[Data excerpts]
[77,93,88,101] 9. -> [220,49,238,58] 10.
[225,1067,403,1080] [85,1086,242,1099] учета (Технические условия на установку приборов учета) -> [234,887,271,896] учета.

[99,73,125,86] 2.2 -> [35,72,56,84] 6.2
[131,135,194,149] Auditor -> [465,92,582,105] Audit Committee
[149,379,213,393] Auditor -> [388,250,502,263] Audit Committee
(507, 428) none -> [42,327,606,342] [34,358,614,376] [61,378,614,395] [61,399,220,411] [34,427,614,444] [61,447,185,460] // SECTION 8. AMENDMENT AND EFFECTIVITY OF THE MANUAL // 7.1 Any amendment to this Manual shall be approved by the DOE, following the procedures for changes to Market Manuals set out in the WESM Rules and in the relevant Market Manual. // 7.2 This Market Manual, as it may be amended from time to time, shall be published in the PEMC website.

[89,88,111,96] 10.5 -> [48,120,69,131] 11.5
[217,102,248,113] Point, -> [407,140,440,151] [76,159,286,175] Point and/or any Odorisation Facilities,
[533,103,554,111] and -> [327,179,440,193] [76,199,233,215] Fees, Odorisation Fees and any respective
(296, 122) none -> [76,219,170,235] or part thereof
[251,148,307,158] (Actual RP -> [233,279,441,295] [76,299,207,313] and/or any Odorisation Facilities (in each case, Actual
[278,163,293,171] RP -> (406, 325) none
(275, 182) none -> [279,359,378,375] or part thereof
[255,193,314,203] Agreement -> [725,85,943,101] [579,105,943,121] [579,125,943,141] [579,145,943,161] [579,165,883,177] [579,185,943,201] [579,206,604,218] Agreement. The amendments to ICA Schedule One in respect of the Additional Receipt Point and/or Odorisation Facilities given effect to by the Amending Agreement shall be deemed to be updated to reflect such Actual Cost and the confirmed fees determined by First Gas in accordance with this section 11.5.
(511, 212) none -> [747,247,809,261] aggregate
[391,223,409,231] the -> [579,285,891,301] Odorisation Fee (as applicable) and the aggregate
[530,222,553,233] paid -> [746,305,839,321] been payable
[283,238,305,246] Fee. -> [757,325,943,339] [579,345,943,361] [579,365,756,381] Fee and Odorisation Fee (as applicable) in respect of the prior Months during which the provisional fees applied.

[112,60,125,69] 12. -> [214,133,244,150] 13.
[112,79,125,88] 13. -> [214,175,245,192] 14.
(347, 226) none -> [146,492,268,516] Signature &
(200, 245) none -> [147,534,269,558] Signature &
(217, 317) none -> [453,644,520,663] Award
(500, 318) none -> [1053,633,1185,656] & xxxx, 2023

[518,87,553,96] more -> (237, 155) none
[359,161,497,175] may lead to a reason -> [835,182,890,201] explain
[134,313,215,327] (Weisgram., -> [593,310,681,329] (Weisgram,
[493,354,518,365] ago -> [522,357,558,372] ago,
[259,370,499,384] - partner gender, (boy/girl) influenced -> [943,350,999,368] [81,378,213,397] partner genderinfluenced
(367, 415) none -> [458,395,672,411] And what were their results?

WRITTEN TASK: Search the data above for the word "applicable", then gather each line in which it appears.

EXERCISE SOLUTION:
[391,223,409,231] the -> [579,285,891,301] Odorisation Fee (as applicable) and the aggregate
[283,238,305,246] Fee. -> [757,325,943,339] [579,345,943,361] [579,365,756,381] Fee and Odorisation Fee (as applicable) in respect of the prior Months during which the provisional fees applied.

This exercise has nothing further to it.